Discipleship must first and foremost begin with an acceptance to a personal invitation to a life with Jesus. It is this simple. One cannot say he is a disciple of Jesus without having an intimate relationship with him. Discipleship must have an element of life on life. People are nurtured in relationships, not in the transference of knowledge or any content. Moreover, Stevenson enumerated vital principles that influence effective discipleship in the 21st Century.  

Aside from being relational, discipleship must also be biblical, applicable, accountable, and reproducible. The word of God should remain to be the central basis for making disciples. There is no better way to follow Jesus than to read about who he was, how he thought, and what he did. Discipleship must bring impact to others. If not, then it is merely a religious practice. Discipleship also holds the followers of Christ accountable to a life of faith in their daily lives. Lastly, genuine discipleship can only happen when disciples make disciples. It’s a multiplication process.

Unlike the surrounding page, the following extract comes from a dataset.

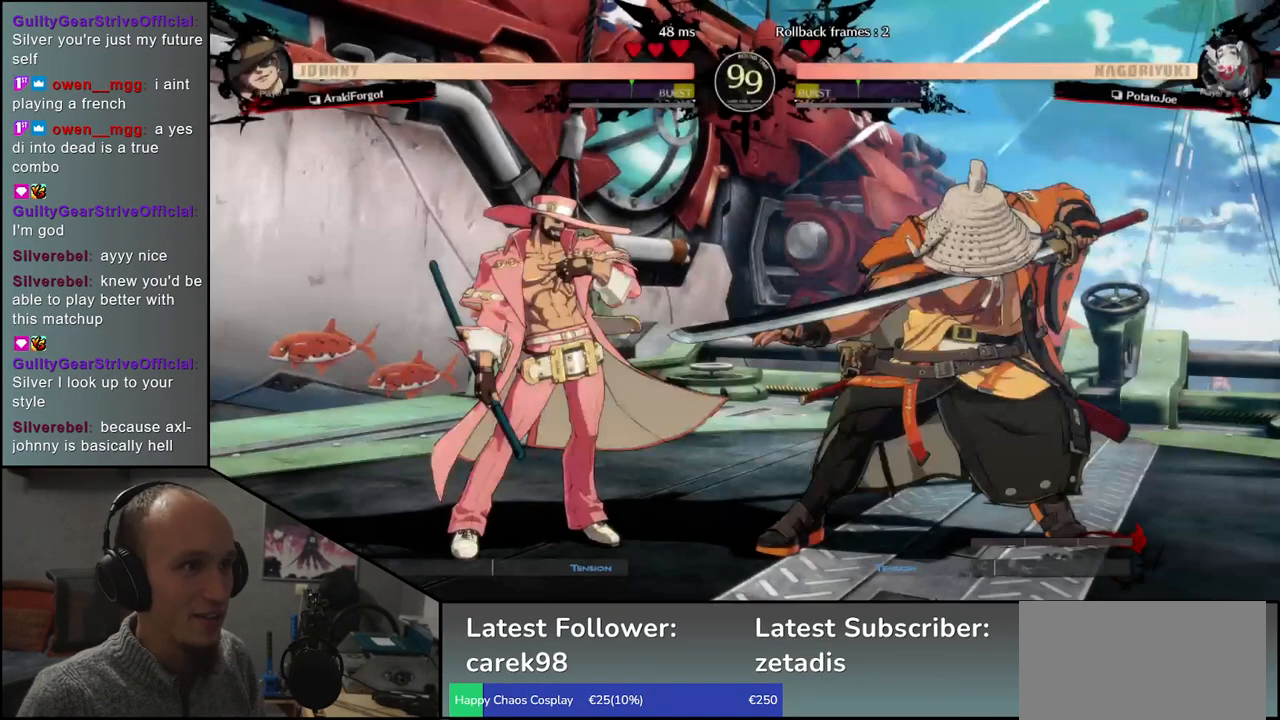
{"buttons": [], "left_stick": "center", "events": []}
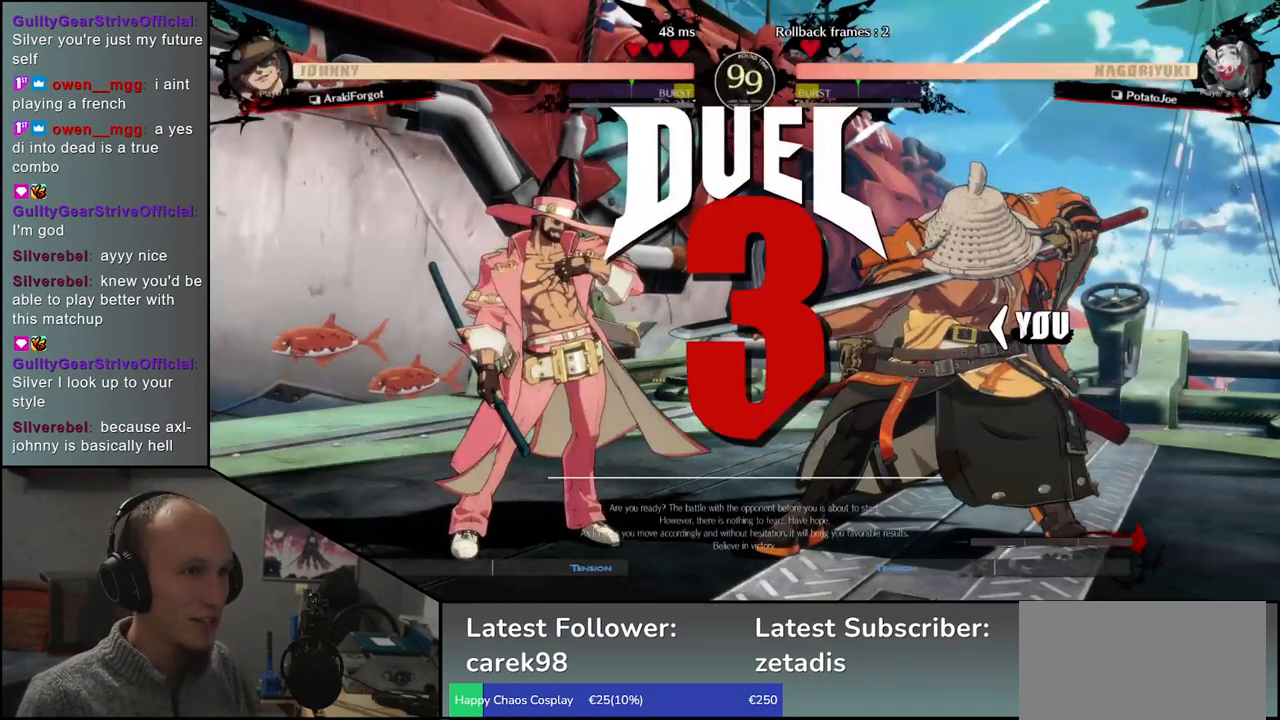
{"buttons": [], "left_stick": "left", "events": [[300, "left_stick", "left"]]}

Movement across generations

In the article “Twenty-first Century Discipleship: A Biblical Theology for Changing Times,” written by Dr. Michael J. Wilkins, he described the changing waves of discipleship across different eras. Like the ocean waves, he noted that the waves of church movements that impact us today are usually generated by far away and long ago.

And, to ride them effectively, we need to know as much as possible about the forces that have brought them about and how they impact us today. Moreover, Dr. Wilkins noted that discipleship is not a recent or unique phenomenon. More than 2,000 years ago,  Jesus Christ entered human history and called out to men and women, “Follow Me!”  

Just like what Phil Stevenson has emphasized, Dr. Wilkins considers discipleship as one that originates with a gracious call from Jesus to enter into an intimate relationship with Him. It begins with intentional evangelism that challenges people to count the cost of accepting Jesus’ call to life in the kingdom of God. Across forces and times, discipleship is simply living in this world with Jesus Christ. It’s about conforming to his image through the Holy Spirit’s power. Moreover, it would help if you allowed yourself to be nurtured by a community of believers. You also need to fulfill your purpose to make disciples.

Moreover, Dr. Wilkins considers other essentials of discipleship in the present Century aside from being generated by Jesus. The Holy Spirit initiated and empowered people for discipleship. God’s Word continually guides. They are also nurtured in communities of faith. Christians must carry it out by sojourning in our everyday, watching world.